Below is a minimal deduplication example in both Splink and irelink.

splink (Python):

from splink import Linker, SettingsCreator, DuckDBAPI, block_on, splink_datasets
import splink.comparison_library as cl

df = splink_datasets.fake_1000
db_api = DuckDBAPI()

settings = SettingsCreator(
    link_type="dedupe_only",
    comparisons=[
        cl.JaroWinklerAtThresholds("first_name", [0.9, 0.7]),
        cl.JaroWinklerAtThresholds("surname", [0.9, 0.7]),
        cl.ExactMatch("dob"),
    ],
    blocking_rules_to_generate_predictions=[
        block_on("first_name"),
        block_on("surname"),
    ],
)

linker = Linker(df, settings, db_api)
linker.training.estimate_u_using_random_sampling(max_pairs=1e6)
linker.training.estimate_parameters_using_expectation_maximisation(
    block_on("surname")
)

pairwise = linker.inference.predict(threshold_match_probability=0.5)
clusters = linker.clustering.cluster_pairwise_predictions_at_threshold(
    pairwise, 0.95
)

irelink (R):

library(irelink)

df <- fake_1000
con <- DBI::dbConnect(duckdb::duckdb())

spec <- il_spec() |>
  il_compare(first_name, cl_jaro_winkler(0.9, 0.7)) |>
  il_compare(surname, cl_jaro_winkler(0.9, 0.7)) |>
  il_compare(dob, cl_exact()) |>
  il_block_on(first_name) |>
  il_block_on(surname)

model <- il_model(df, spec = spec, con = con)
model <- il_estimate_u(model)
model <- il_estimate_em(model, block_on(surname))

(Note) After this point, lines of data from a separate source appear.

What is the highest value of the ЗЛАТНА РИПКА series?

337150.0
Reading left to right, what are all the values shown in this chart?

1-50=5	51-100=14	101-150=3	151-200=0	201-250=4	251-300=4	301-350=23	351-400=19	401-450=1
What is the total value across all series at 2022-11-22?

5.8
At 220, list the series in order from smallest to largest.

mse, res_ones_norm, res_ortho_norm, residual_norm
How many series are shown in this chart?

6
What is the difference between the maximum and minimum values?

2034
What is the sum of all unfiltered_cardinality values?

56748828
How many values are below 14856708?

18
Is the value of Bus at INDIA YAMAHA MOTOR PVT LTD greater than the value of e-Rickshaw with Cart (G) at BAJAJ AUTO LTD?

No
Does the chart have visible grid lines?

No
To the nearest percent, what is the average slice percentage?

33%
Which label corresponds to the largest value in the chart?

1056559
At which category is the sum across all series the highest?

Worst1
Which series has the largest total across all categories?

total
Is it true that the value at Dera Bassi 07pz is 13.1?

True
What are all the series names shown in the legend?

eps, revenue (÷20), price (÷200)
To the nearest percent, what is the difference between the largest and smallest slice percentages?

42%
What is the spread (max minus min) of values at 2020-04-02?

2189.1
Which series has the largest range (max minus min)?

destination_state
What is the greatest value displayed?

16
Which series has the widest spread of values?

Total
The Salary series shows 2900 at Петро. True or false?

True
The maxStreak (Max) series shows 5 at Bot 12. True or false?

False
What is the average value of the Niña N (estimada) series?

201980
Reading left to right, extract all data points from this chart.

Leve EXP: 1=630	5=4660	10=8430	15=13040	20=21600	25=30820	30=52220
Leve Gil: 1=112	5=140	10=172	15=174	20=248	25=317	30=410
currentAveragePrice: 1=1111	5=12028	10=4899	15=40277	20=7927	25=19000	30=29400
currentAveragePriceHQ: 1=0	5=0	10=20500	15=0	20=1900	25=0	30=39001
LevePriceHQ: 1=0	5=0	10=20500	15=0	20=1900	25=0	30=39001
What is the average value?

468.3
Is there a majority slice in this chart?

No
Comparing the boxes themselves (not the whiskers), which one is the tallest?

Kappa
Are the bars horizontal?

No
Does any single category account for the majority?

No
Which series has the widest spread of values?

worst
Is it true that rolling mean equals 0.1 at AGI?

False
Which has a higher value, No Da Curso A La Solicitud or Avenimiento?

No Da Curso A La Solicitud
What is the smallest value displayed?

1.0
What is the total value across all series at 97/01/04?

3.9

pairs <- predict(model, threshold = 0.5)
clusters <- il_cluster(pairs)

il_cleanup(model)
DBI::dbDisconnect(con, shutdown = TRUE)

The examples above use probability thresholds because those transfer cleanly between Splink and irelink. In Splink, prediction match_weight includes the prior odds. In irelink, match_weight is evidence only, and total_match_weight is the prior-inclusive log2 odds. Keep that difference in mind if you translate match-weight thresholds between the two packages.

Example: finding matches against new records

splink (Python):

new_records = pd.DataFrame([{
    "first_name": "Jhon", "surname": "Smith", "dob": "1990-01-15"
}])
results = linker.inference.find_matches_to_new_records(
    new_records, blocking_rules=[], match_weight_threshold=-10
)

irelink (R):

new_df <- data.frame(
  first_name = "Jhon",
  surname = "Smith",
  dob = "1990-01-15"
)
results <- il_find_matches(model, new_df, threshold = 0.5)

Splink uses a match-weight threshold for this workflow. il_find_matches() filters on posterior match probability. Translate those thresholds with the same caution as in the prediction example above.